▶

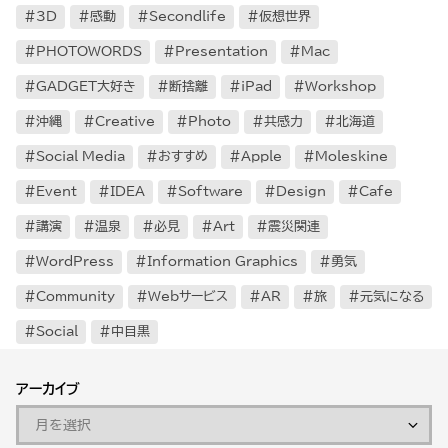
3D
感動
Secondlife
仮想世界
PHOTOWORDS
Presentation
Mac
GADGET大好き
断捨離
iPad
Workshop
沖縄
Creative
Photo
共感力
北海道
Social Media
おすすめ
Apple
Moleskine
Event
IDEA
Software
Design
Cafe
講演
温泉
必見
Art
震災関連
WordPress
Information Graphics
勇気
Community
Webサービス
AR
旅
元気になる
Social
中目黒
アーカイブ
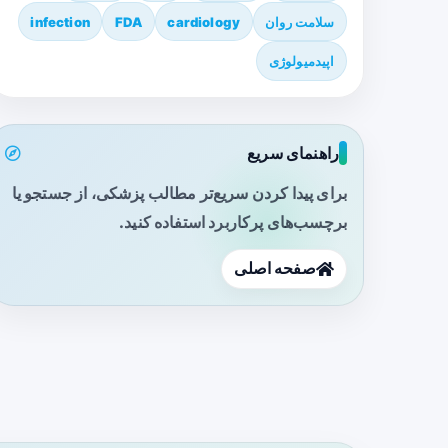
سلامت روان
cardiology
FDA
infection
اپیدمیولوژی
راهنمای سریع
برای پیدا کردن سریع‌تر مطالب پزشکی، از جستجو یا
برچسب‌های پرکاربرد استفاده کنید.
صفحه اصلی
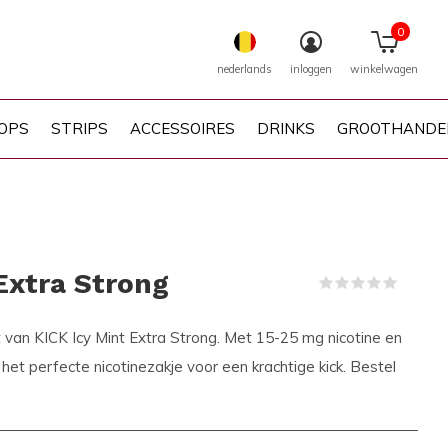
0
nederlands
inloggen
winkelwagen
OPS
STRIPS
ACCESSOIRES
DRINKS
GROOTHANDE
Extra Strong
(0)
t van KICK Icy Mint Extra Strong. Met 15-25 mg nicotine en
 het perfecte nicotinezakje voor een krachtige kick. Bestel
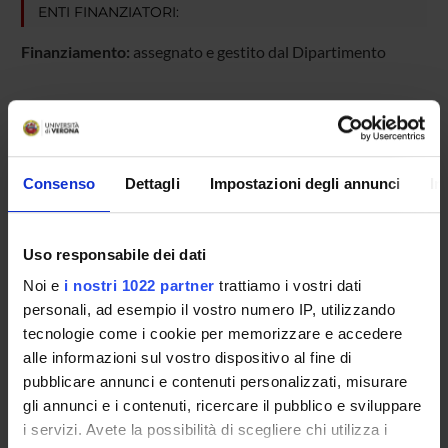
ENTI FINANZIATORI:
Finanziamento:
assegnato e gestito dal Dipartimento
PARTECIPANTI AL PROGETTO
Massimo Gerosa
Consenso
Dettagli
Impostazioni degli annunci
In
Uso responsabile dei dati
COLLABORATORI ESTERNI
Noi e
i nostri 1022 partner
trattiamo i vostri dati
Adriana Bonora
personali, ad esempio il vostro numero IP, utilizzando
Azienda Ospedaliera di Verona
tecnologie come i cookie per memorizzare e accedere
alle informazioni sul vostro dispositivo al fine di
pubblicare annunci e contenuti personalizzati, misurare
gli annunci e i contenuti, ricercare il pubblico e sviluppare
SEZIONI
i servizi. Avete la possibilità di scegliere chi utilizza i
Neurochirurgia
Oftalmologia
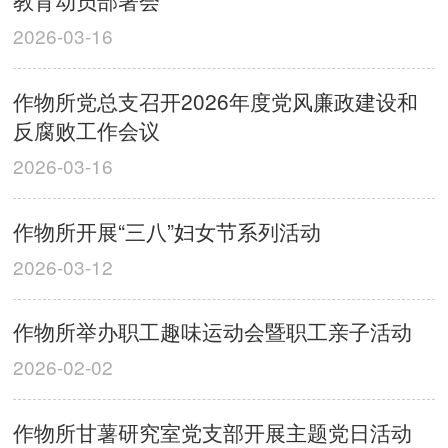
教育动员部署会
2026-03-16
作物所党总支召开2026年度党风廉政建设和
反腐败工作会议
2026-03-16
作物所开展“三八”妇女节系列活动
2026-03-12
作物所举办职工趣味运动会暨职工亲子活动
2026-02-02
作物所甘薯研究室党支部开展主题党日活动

◀

Activity> Reproduce word for word the part of the records that opens at their start and closes with the line containing "het perfecte nicotinezakje", including both ends, and leave the pictures out.

Written response>
3D
感動
Secondlife
仮想世界
PHOTOWORDS
Presentation
Mac
GADGET大好き
断捨離
iPad
Workshop
沖縄
Creative
Photo
共感力
北海道
Social Media
おすすめ
Apple
Moleskine
Event
IDEA
Software
Design
Cafe
講演
温泉
必見
Art
震災関連
WordPress
Information Graphics
勇気
Community
Webサービス
AR
旅
元気になる
Social
中目黒
アーカイブ
سلامت روان
cardiology
FDA
infection
اپیدمیولوژی
راهنمای سریع
برای پیدا کردن سریع‌تر مطالب پزشکی، از جستجو یا
برچسب‌های پرکاربرد استفاده کنید.
صفحه اصلی
0
nederlands
inloggen
winkelwagen
OPS
STRIPS
ACCESSOIRES
DRINKS
GROOTHANDE
Extra Strong
(0)
t van KICK Icy Mint Extra Strong. Met 15-25 mg nicotine en
 het perfecte nicotinezakje voor een krachtige kick. Bestel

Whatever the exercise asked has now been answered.